複素数用の計算尺があると知って, 例によってその絵を書いてみることにした. 複素数 x+iy の対数は実部が (log (sqrt (+ (* x x) (* y y)))), 虚部が(atan (/ y x))なので, Schemeで実験する. SchemeにはComplex型があるので, こういう時は便利だ.

(* 2+i 3+2i) => 4+7i

(define (clog x y)
(list (log (sqrt (+ (* x x) (* y y)))) (atan (/ y x))))

と定義し

(clog 2 1) => (.8047189562170503 .4636476090008061) ;log 2+i
(clog 3 2) => (1.2824746787307684 .5880026035475675) ;log 3+2i
(clog 4 7) => (2.0871936349478184 1.0516502125483738);log 4+7i

(+ .8047189562170503 1.2824746787307684) => 2.087193634947819
(+ .4636476090008061 .5880026035475675) => 1.0516502125483735

たしかに(clog 2 1) + (clog 3 2) = (clog 4 7) であった.

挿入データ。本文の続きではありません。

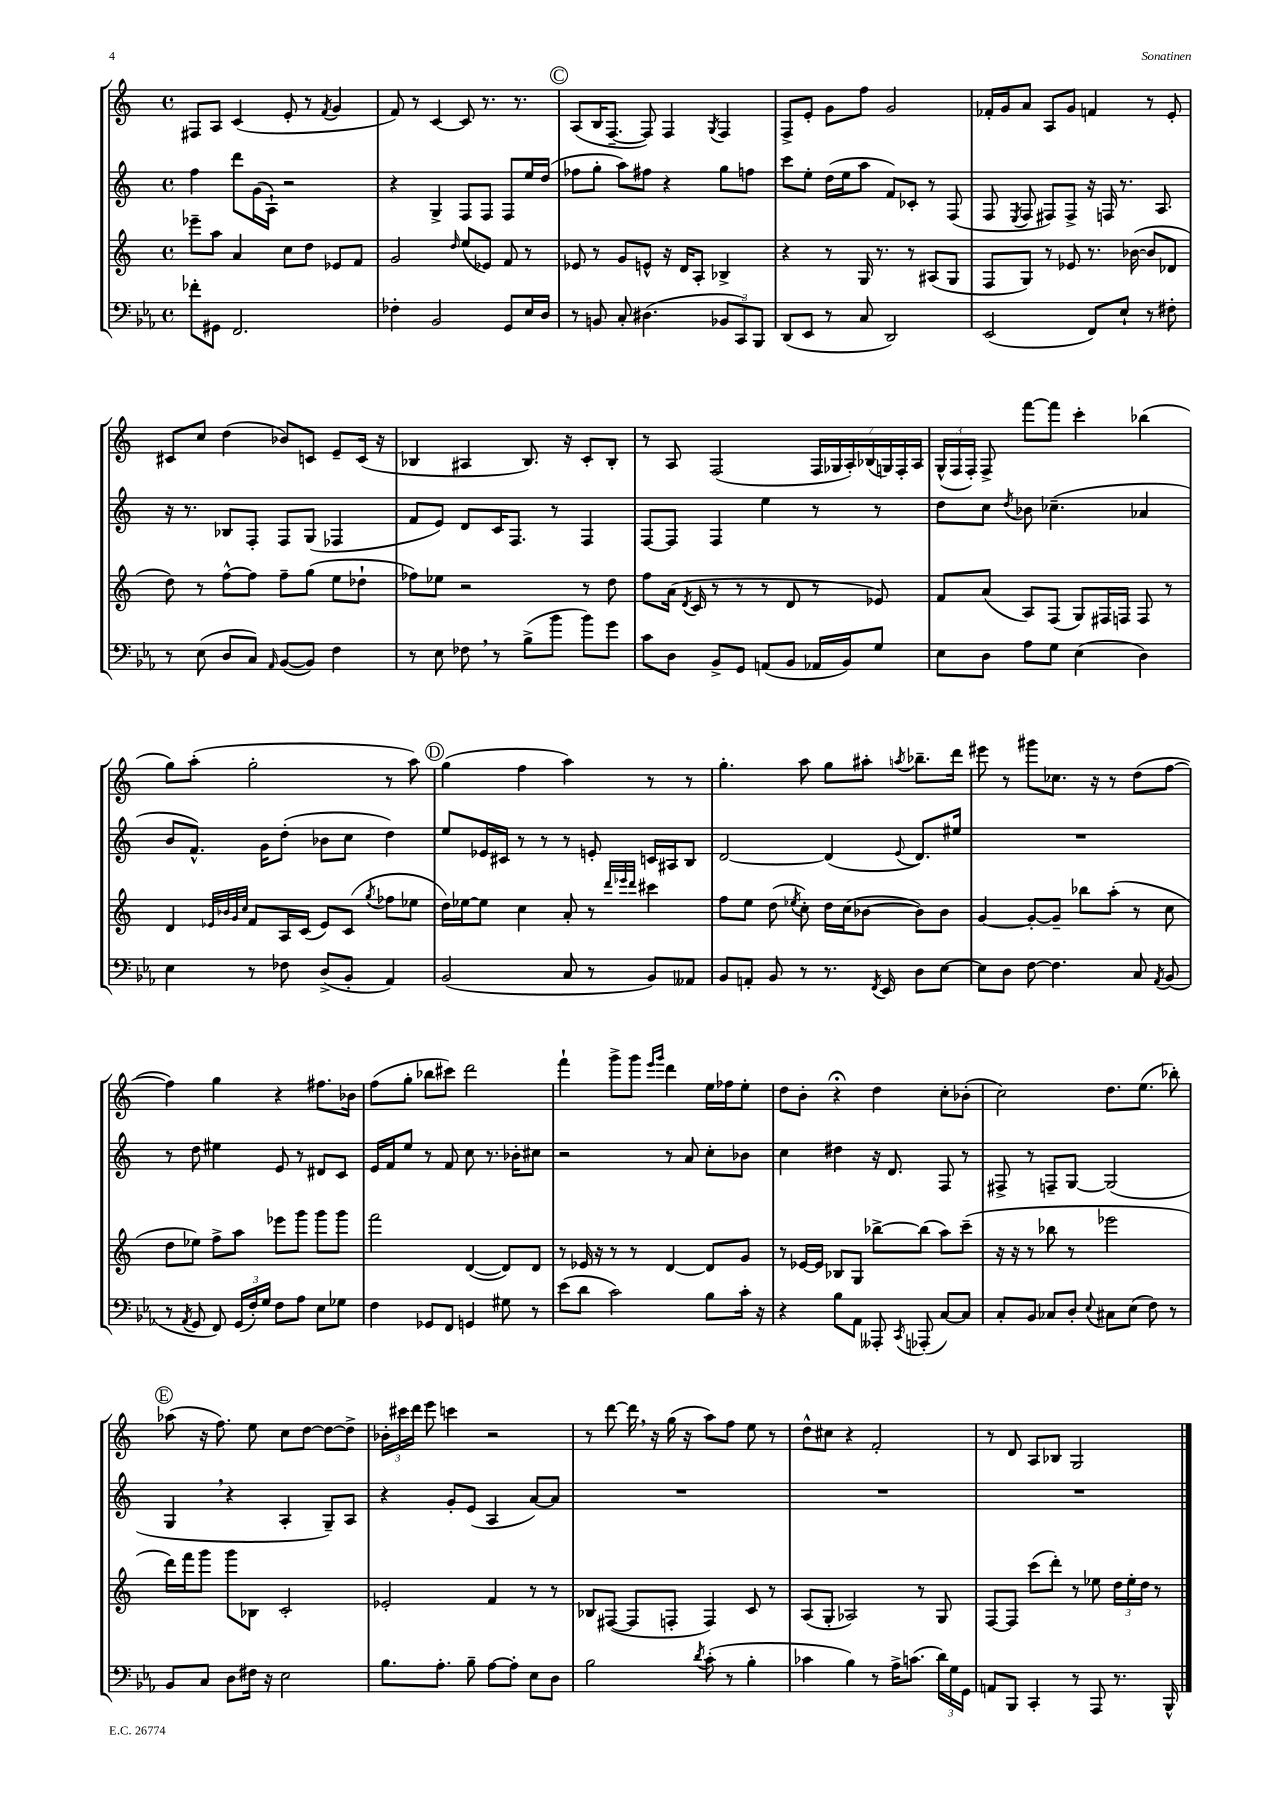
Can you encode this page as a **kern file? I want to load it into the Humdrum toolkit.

**kern	**kern	**kern	**kern
*part4	*part3	*part2	*part1
*staff4	*staff3	*staff2	*staff1
*clefF4	*clefG2	*clefG2	*clefG2
*k[b-e-a-]	*k[]	*k[]	*k[]
*M4/4	*M4/4	*M4/4	*M4/4
*met(c)	*met(c)	*met(c)	*met(c)
=19	=19	=19	=19
8f-X'\L	8eee-X~\L	4ff\	8F#X/L
8GG#X\J	8aa\J	.	8A/J
2.FF/	4a/	8ddd\L	(4c/
.	.	(16g\L	.
.	.	16A`\JJ)	.
.	8cc\L	2r	8e'/
.	8dd\J	.	8r
.	.	.	8qf/
.	8e-X/L	.	4g/
.	8f/J	.	.
=20	=20	=20	=20
4F-X'\	2g/	4r	8f/)
.	.	.	8r
2BB-/	.	4G^/	[4c/
.	16qqdd/	.	.
.	(8ee/L	8F/L	8c/]
.	8e-X/J)	8F/J	8.r
8GG/L	8f/	8F/L	.
.	.	.	8.r
16E-/L	8r	16ee/L	.
16D/JJ	.	(16dd/JJ	.
!!LO:REH:place=s1:t=C
=21	=21	=21	=21
8r	8e-X/	8ff-X\L	(8A/L
8BBn/	8r	8gg'\J	16B/K
.	.	.	[8.F~/J
8C'/	8g/L	8aa\L)	.
(4.D#X\	8en^^/J	8ff#X\J	8F/])
.	16r	4r	4F/
.	16d/KL	.	.
.	8A'/J	.	.
.	.	.	8qG/
12BB-X/L	4B-X^/	8gg\L	4F/
12CC/)	.	.	.
.	.	8ffn\J	.
12BBB-/J	.	.	.
=22	=22	=22	=22
(8DD/L	4r	8ccc\L	8F^/L
8EE-/J	.	8ee'\J	8e'/J
8r	8r	(16dd\LL	8g\L
.	.	16ee\J	.
8C/	16G/	8aa\J	8ff\J
.	8.r	.	.
2DD/)	.	8f/L)	2g/
.	8r	8c-X'/J	.
.	(8A#X/L	8r	.
.	8G/J	(8F/	.
=23	=23	=23	=23
(2EE-/	8F/L	8F/	16f-X'/LL
.	.	.	16g/J
.	.	8qE/	.
.	8G/J)	8F/	8a/J
.	8r	8F#X/L)	8A/L
.	8e-X/	8F#^/J	8g/J
8FF/L)	8.r	16r	4fn/
.	.	16Fn/	.
8E-`/J	.	8.r	.
.	([16b-X\	.	.
8r	8b-/L]	.	8r
.	.	8.A/	.
8F#X'\	8d-X/J	.	8e'/
!!LO:LB:g=z
=24	=24	=24	=24
8r	8dd\)	16r	8c#X/L
.	.	8.r	.
(8E-\	8r	.	8cc/J
8D/L	[8ff^^\L	8B-X/L	(4dd\
8C/J)	8ff\J]	8F'/J	.
16qqAA-/	.	.	.
([8BB-/L	8ff~\L	8F/L	8b-X/L)
8BB-/J])	(8gg\J	(8G/J	8cn/J
4F\	8ee\L	4F-X/	8e~/L
.	8dd-X`\J	.	(16c/Jk
.	.	.	16r
=25	=25	=25	=25
8r	8ff-X\L)	8f/L	4B-X/
8E-\	8ee-X\J	8e/J)	.
8F-X,\	2r	8d/L	4A#X/
8r	.	16c/K	.
.	.	8.F/J	.
(8B-^\L	.	.	8.B-/)
8b-\J	.	8r	.
.	.	.	16r
8b-\L)	8r	4F/	8c'/L
8g\J	8dd\	.	8B-'/J
=26	=26	=26	=26
8c\L	8ff\L	[8F/L	8r
8D\J	(16a\Jk	8F/J]	8A/
.	8qd/	.	.
.	16c/	.	.
8BB-^/L	8r	4F/	(2F/
8GG/J	8r	.	.
(8AAn/L	8r	4ee\	.
8BB-/J	8d/	.	.
16AA-X/LL	8r	8r	28F/LL
.	.	.	28G-X/
16BB-/J)	.	.	.
.	.	.	28A'/)
.	.	.	(28B-X/
8G/J	8e-X/)	8r	.
.	.	.	28Gn/)
.	.	.	28F'/
.	.	.	28A/JJ
=27	=27	=27	=27
8E-\L	8f/L	8dd\L	(24G^^/LL
.	.	.	24F/
.	.	.	24F'/JJ)
8D\J	(8a/J	8cc\J	8F^/
.	.	8qdd/	.
8A-\L	8A/L)	8b-X\	[8fff\L
8G\J	(8F/J	(4.cc-X~\	8fff\J]
(4E-\	8G/L)	.	4ccc'\
.	16F#X/L	.	.
.	16Fn/JJ	.	.
4D\)	8F/	4a-X/	(4bb-X\
.	8r	.	.
!!LO:LB:g=z
=28	=28	=28	=28
4E-\	4d/	8b/L	8gg\L)
.	.	8.f^^/J)	(8aa'\J
.	32qqe-X/LLL	.	.
.	32qqb-X/	.	.
.	32qqg/	.	.
.	32qqcc/JJJ	.	.
8r	8f/L	.	2gg'\
.	.	16g\KL	.
8F-X\	16A/L	(8dd'\J	.
.	(16c/JJ	.	.
(8D^/L	8e-/L)	8b-X\L	.
8BB-'/J	(8c/J	8cc\J	.
.	8qgg/	.	.
4AA-/)	8ff-X\L	4dd\)	8r
.	8ee-X\J	.	8aa\)
!!LO:REH:place=s1:t=D
=29	=29	=29	=29
(2BB-/	16dd\LL)	8ee/L	(4gg\
.	[16ee-X\J	.	.
.	8ee-\J]	16e-X/L	.
.	.	16c#X/JJ	.
.	4cc\	8r	4ff\
.	.	8r	.
8C/	8a'/	8r	4aa\)
8r	8r	8en'/	.
.	32qqddd/LLL	.	.
.	32qqeee-X/	.	.
.	32qqddd/JJJ	.	.
8BB-/L)	4ccc#X\	16cn/LL	8r
.	.	16A#X/J	.
8AA--X/J	.	8B/J	8r
=30	=30	=30	=30
8BB-/L	8ff\L	[2d/	4.gg'\
8AAn'/J	8ee\J	.	.
8BB-/	(8dd\	.	.
.	8qee-X/	.	.
8r	8cc'\)	.	8aa\
8.r	16dd\LL	(4d/]	8gg\L
.	(16cc\J	.	.
.	[8b-X\J	.	8aa#X'\J
8qFF/	.	.	.
16EE-/	.	.	.
.	.	8qqe/	8qaan/
8D\L	8b-\L])	8.d/L)	8.bb-X~\L
[8E-\J	8b-\J	.	.
.	.	16ee#X/Jk	16ddd\Jk
=31	=31	=31	=31
8E-\L]	[4g/	1r	8eee#X\
8D\J	.	.	8r
[8F\	8g'/L_	.	8ggg#X\L
4.F\]	8g~/J]	.	8.cc-X\J
.	8bb-X\L	.	.
.	.	.	16r
.	(8aa'\J	.	8r
8C/	8r	.	(8dd\L
8qAA-/	.	.	.
(8BB-/	8cc\	.	[8ff\J
!!LO:LB:g=z
=32	=32	=32	=32
8r	8dd\L	8r	4ff\])
8qAA-/	.	.	.
8GG/	8ee-X\J)	8dd\	.
8FF/)	8ff^\L	4ee#X\	4gg\
(24GG/LL	8aa\J	.	.
24F'/)	.	.	.
24G/JJ	.	.	.
8F\L	8eee-X\L	8e/	4r
8A-\J	8ggg\J	8r	.
8E-\L	8ggg\L	8d#X/L	8.ff#X\L
8G-X\J	8ggg\J	8c/J	.
.	.	.	16b-X\Jk
=33	=33	=33	=33
4F\	2fff\	16e/LL	(8ff\L
.	.	16f/J	.
.	.	8ee/J	8gg'\J
8GG-X/L	.	8r	8bb-X\L
8FF/J	.	8f/	8ccc#X\J)
4GGn/	([4d/	8cc\	2ddd\
.	.	8.r	.
8G#X\	8d/L])	.	.
.	.	16b-X'\KL	.
8r	8d/J	8cc#X\J	.
=34	=34	=34	=34
(8e-\L	8r	2r	4fff`\
8d\J	16e-X/	.	.
.	16r	.	.
2c\)	8r	.	8ggg^\L
.	8r	.	8ggg\J
.	.	.	16qqeee/LL
.	.	.	16qqggg/JJ
.	[4d/	8r	4ddd\
.	.	8a/	.
8B-\L	8d/L]	8cc'\L	16ee\LL
.	.	.	16ff-X\J
16c'\Jk	8g/J	8b-X\J	8ee'\J
16r	.	.	.
=35	=35	=35	=35
4r	8r	4cc\	8dd\L
.	[16e-X/LL	.	8b'\J
.	16e-/JJ]	.	.
8B-\L	8B-X/L	4dd#X\	4r;<
8AA-\J	8G/J	.	.
8AAA--X'/	[8bb-X^\L	16r	4dd\
.	.	8.d/	.
8qCC/	.	.	.
(8AAA-X'/	(8bb-\J]	.	.
[8C/L)	8aa\L)	8F/	8cc'\L
8C/J]	(8ccc~\J	8r	(8b-X'\J
=36	=36	=36	=36
8C'/L	16r	8F#X^/	2cc\)
.	16r	.	.
8BB-/J	8r	8r	.
8C-X/L	8bb-X\	8Fn~/L	.
8D'/J	8r	[8G/J	.
8qqE-/	.	.	.
8C#X\L	2eee-X\	(2G/]	8.dd\L
(8E-\J	.	.	.
.	.	.	(8.ee\J
8F\)	.	.	.
8r	.	.	8bb-X'\)
!!LO:LB:g=z
!!LO:REH:place=s1:t=E
=37	=37	=37	=37
8BB-/L	16ddd\LL)	4G,/	(8aa-X\
.	16fff\J	.	.
8C/J	8ggg\J	.	16r
.	.	.	8.ff\)
8D\L	8ggg\L	4r	.
16F#X\Jk	8B-X\J	.	8ee\
16r	.	.	.
2E-\	2c'/	4A'/	8cc\L
.	.	.	[8dd\J
.	.	8G~/L)	8dd\L_
.	.	8A/J	8dd^\J]
=38	=38	=38	=38
8.B-\L	2e-X'/	4r	24b-X'\LL
.	.	.	24ccc#X\
.	.	.	24ddd\JJ
.	.	.	8eee\
8.A-'\J	.	.	.
.	.	8g'/L	4cccn\
8B-~\	.	(8e/J	.
[8A-\L	4f/	4A/	2r
8A-'\J]	.	.	.
8E-\L	8r	[8a/L)	.
8D\J	8r	8a/J]	.
=39	=39	=39	=39
2B-\	8B-X/L	1r	8r
.	([8F#X/J	.	[8ddd\
.	8F#/L]	.	16ddd,\]
.	.	.	16r
.	8Fn'/J	.	(16gg\
.	.	.	16r
8qd/	.	.	.
(8c'\	4F/)	.	8aa\L)
8r	.	.	8ff\J
4B-'\	8c/	.	8ee\
.	8r	.	8r
=40	=40	=40	=40
4c-X\	(8A/L	1r	8dd^^\L
.	8G'/J	.	8cc#X\J
4B-\)	2A-X/)	.	4r
8r	.	.	2f'/
16A-^\KL	.	.	.
(8.cn\J	.	.	.
.	8r	.	.
24d\LL)	8G/	.	.
24G\	.	.	.
24GG\JJ	.	.	.
=41	=41	=41	=41
8AAn/L	[8F/L	1r	8r
8BBB-/J	8F/J]	.	8d/
4CC'/	(8ccc\L	.	8A/L
.	8ddd'\J)	.	8B-X/J
8r	8r	.	2G/
8AAA-/	8ee-X\	.	.
8.r	24dd\LL	.	.
.	24ee-'\	.	.
.	24dd\JJ	.	.
.	8r	.	.
16BBB-^^/	.	.	.
==	==	==	==
*-	*-	*-	*-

次にとりあえず x=1 にし, y= -10から1おきに10まで変えながら, clogをとると,

                                                                           
(do ((y -10 (+ y 1))) ((> y 10))
(display (clog 1 y)) (newline))

(2.30756025842063 -1.4711276743037347)
(2.2033596236321267 -1.460139105621001)
... 7行省略
(.3465735902799727 -.7853981633974483)
(0 0)
(.3465735902799727 .7853981633974483)
...7行省略
(2.2033596236321267 1.460139105621001)
(2.30756025842063 1.4711276743037347)

この数値を元に, 拡大や移動しながら, 曲線を描いてみた.


ここまで出来ればあとはPostscriptの出番である. PostScriptによるプログラムは以下のようだ.

/xscale 240 def /yscale 200 def
50 250 translate
/re {x x mul y y mul add sqrt log} def
/im {x y atan dup 180 gt {360 sub} if 100 div} def
/x 1 def /y 0 def re xscale mul im yscale mul moveto
xscale 2 mul 0 rlineto stroke
1 1 10{/x exch def
/y x -10 mul def
re xscale mul im yscale mul moveto
x -10 mul 0.1 x 10 mul{/y exch def
re xscale mul im yscale mul lineto} for
stroke} for

1 0 0 setrgbcolor
/y 1 def /x 0 def re xscale mul im yscale mul moveto
xscale 2 mul 0 rlineto stroke
1 1 10{/y exch def
/x y -10 mul def
re xscale mul im yscale mul moveto
y -10 mul 0.1 y 10 mul{/x exch def
re xscale mul im yscale mul lineto} for
stroke} for


基本の部分を曲線群を以下に示す.

アルファベットで示す各点の複素数と, 座標は

A 1 (0.0 0.9)
B +i (0.0 0.0)
C 1+i (0.15051499 0.45)
D 2i (0.30103 0.0)
E 1+2i(0.349485 0.265650511)
F 2+i (0.349485 0.634349465)
G 5i (0.69897 0.0)

であり, (* 1+i 1+i)=2i, (* 1+2i 2+i)=5i なども読み取れる.

計算尺として使うには, 一方を透明, 他方を不透明の紙に, この図を2枚用意し, 1+2i(E) * 2+i(F)を計算するには, 不透明の図のEに透明のAを重ね, 透明の図のFの下の不透明の図を位置を読むのである. 透明の紙は不透明の紙と平行に動かさなければならない.